## [Records supplied]
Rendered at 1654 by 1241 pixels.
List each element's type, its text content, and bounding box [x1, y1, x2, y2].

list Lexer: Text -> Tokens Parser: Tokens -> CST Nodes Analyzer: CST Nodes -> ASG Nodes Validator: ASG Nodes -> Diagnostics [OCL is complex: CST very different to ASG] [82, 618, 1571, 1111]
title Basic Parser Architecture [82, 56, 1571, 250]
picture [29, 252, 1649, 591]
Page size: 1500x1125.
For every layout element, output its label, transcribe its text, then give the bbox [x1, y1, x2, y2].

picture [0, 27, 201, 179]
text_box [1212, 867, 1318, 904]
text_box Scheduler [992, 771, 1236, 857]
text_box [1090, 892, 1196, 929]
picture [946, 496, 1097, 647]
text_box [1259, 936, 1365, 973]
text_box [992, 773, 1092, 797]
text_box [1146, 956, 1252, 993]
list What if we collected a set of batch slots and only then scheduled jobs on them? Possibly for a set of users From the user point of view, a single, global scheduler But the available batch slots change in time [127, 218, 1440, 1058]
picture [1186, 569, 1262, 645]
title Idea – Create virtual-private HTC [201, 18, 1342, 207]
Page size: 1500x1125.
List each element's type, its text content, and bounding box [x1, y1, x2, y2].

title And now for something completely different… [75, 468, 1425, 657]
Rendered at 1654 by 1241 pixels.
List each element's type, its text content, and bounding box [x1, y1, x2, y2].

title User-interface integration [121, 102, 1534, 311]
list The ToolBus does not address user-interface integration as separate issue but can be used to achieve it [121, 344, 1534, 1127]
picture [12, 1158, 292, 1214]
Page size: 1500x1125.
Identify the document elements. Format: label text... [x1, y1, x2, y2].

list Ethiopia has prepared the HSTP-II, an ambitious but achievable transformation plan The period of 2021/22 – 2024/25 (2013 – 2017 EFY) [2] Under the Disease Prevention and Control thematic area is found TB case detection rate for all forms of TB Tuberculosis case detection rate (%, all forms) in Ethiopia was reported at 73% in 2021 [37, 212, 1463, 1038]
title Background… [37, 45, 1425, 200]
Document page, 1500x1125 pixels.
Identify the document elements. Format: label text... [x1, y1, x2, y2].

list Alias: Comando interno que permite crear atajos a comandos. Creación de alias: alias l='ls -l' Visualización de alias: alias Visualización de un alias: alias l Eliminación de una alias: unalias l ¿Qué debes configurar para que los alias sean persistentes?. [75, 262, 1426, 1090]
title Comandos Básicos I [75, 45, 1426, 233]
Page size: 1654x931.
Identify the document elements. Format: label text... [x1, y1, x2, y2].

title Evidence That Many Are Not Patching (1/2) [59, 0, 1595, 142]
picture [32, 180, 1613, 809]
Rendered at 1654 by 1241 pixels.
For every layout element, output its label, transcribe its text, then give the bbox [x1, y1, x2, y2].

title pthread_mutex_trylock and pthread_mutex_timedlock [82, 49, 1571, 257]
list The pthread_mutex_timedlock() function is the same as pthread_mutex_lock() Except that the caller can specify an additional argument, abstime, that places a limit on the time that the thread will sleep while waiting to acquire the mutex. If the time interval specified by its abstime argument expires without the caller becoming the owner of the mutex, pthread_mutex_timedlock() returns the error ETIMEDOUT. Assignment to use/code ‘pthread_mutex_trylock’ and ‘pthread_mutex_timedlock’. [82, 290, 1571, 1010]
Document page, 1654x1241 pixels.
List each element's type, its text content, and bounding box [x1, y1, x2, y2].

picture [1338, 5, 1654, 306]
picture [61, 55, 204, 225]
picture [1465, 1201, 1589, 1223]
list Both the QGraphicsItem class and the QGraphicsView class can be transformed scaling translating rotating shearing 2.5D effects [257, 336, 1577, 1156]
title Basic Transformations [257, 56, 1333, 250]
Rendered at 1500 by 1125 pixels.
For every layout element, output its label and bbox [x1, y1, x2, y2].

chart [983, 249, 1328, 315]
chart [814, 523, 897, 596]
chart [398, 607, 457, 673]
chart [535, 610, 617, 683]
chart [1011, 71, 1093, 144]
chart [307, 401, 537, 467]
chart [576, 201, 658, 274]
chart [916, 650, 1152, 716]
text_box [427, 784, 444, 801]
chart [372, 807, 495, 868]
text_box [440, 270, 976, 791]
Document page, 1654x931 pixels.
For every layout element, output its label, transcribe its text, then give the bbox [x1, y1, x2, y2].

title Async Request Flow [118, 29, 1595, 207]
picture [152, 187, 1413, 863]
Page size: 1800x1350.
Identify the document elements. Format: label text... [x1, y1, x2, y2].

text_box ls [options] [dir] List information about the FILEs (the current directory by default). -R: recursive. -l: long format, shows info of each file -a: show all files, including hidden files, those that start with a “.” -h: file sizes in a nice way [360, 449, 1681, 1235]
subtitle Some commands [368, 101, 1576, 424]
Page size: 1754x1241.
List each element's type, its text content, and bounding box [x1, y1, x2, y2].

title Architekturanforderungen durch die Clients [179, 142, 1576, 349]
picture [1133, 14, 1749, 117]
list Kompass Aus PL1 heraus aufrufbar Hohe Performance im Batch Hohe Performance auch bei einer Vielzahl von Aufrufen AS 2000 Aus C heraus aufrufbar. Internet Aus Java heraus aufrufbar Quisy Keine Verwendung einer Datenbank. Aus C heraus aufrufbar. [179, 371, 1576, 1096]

## [Problem details]
Please copy out all of the lines above word for word, changing nothing.

## [Complete output]
Rendered at 1654 by 1241 pixels.
List each element's type, its text content, and bounding box [x1, y1, x2, y2].

list Lexer: Text -> Tokens Parser: Tokens -> CST Nodes Analyzer: CST Nodes -> ASG Nodes Validator: ASG Nodes -> Diagnostics [OCL is complex: CST very different to ASG] [82, 618, 1571, 1111]
title Basic Parser Architecture [82, 56, 1571, 250]
picture [29, 252, 1649, 591]
Page size: 1500x1125.
For every layout element, output its label, transcribe its text, then give the bbox [x1, y1, x2, y2].

picture [0, 27, 201, 179]
text_box [1212, 867, 1318, 904]
text_box Scheduler [992, 771, 1236, 857]
text_box [1090, 892, 1196, 929]
picture [946, 496, 1097, 647]
text_box [1259, 936, 1365, 973]
text_box [992, 773, 1092, 797]
text_box [1146, 956, 1252, 993]
list What if we collected a set of batch slots and only then scheduled jobs on them? Possibly for a set of users From the user point of view, a single, global scheduler But the available batch slots change in time [127, 218, 1440, 1058]
picture [1186, 569, 1262, 645]
title Idea – Create virtual-private HTC [201, 18, 1342, 207]
Page size: 1500x1125.
List each element's type, its text content, and bounding box [x1, y1, x2, y2].

title And now for something completely different… [75, 468, 1425, 657]
Rendered at 1654 by 1241 pixels.
List each element's type, its text content, and bounding box [x1, y1, x2, y2].

title User-interface integration [121, 102, 1534, 311]
list The ToolBus does not address user-interface integration as separate issue but can be used to achieve it [121, 344, 1534, 1127]
picture [12, 1158, 292, 1214]
Page size: 1500x1125.
Identify the document elements. Format: label text... [x1, y1, x2, y2].

list Ethiopia has prepared the HSTP-II, an ambitious but achievable transformation plan The period of 2021/22 – 2024/25 (2013 – 2017 EFY) [2] Under the Disease Prevention and Control thematic area is found TB case detection rate for all forms of TB Tuberculosis case detection rate (%, all forms) in Ethiopia was reported at 73% in 2021 [37, 212, 1463, 1038]
title Background… [37, 45, 1425, 200]
Document page, 1500x1125 pixels.
Identify the document elements. Format: label text... [x1, y1, x2, y2].

list Alias: Comando interno que permite crear atajos a comandos. Creación de alias: alias l='ls -l' Visualización de alias: alias Visualización de un alias: alias l Eliminación de una alias: unalias l ¿Qué debes configurar para que los alias sean persistentes?. [75, 262, 1426, 1090]
title Comandos Básicos I [75, 45, 1426, 233]
Page size: 1654x931.
Identify the document elements. Format: label text... [x1, y1, x2, y2].

title Evidence That Many Are Not Patching (1/2) [59, 0, 1595, 142]
picture [32, 180, 1613, 809]
Rendered at 1654 by 1241 pixels.
For every layout element, output its label, transcribe its text, then give the bbox [x1, y1, x2, y2].

title pthread_mutex_trylock and pthread_mutex_timedlock [82, 49, 1571, 257]
list The pthread_mutex_timedlock() function is the same as pthread_mutex_lock() Except that the caller can specify an additional argument, abstime, that places a limit on the time that the thread will sleep while waiting to acquire the mutex. If the time interval specified by its abstime argument expires without the caller becoming the owner of the mutex, pthread_mutex_timedlock() returns the error ETIMEDOUT. Assignment to use/code ‘pthread_mutex_trylock’ and ‘pthread_mutex_timedlock’. [82, 290, 1571, 1010]
Document page, 1654x1241 pixels.
List each element's type, its text content, and bounding box [x1, y1, x2, y2].

picture [1338, 5, 1654, 306]
picture [61, 55, 204, 225]
picture [1465, 1201, 1589, 1223]
list Both the QGraphicsItem class and the QGraphicsView class can be transformed scaling translating rotating shearing 2.5D effects [257, 336, 1577, 1156]
title Basic Transformations [257, 56, 1333, 250]
Rendered at 1500 by 1125 pixels.
For every layout element, output its label and bbox [x1, y1, x2, y2].

chart [983, 249, 1328, 315]
chart [814, 523, 897, 596]
chart [398, 607, 457, 673]
chart [535, 610, 617, 683]
chart [1011, 71, 1093, 144]
chart [307, 401, 537, 467]
chart [576, 201, 658, 274]
chart [916, 650, 1152, 716]
text_box [427, 784, 444, 801]
chart [372, 807, 495, 868]
text_box [440, 270, 976, 791]
Document page, 1654x931 pixels.
For every layout element, output its label, transcribe its text, then give the bbox [x1, y1, x2, y2].

title Async Request Flow [118, 29, 1595, 207]
picture [152, 187, 1413, 863]
Page size: 1800x1350.
Identify the document elements. Format: label text... [x1, y1, x2, y2].

text_box ls [options] [dir] List information about the FILEs (the current directory by default). -R: recursive. -l: long format, shows info of each file -a: show all files, including hidden files, those that start with a “.” -h: file sizes in a nice way [360, 449, 1681, 1235]
subtitle Some commands [368, 101, 1576, 424]
Page size: 1754x1241.
List each element's type, its text content, and bounding box [x1, y1, x2, y2].

title Architekturanforderungen durch die Clients [179, 142, 1576, 349]
picture [1133, 14, 1749, 117]
list Kompass Aus PL1 heraus aufrufbar Hohe Performance im Batch Hohe Performance auch bei einer Vielzahl von Aufrufen AS 2000 Aus C heraus aufrufbar. Internet Aus Java heraus aufrufbar Quisy Keine Verwendung einer Datenbank. Aus C heraus aufrufbar. [179, 371, 1576, 1096]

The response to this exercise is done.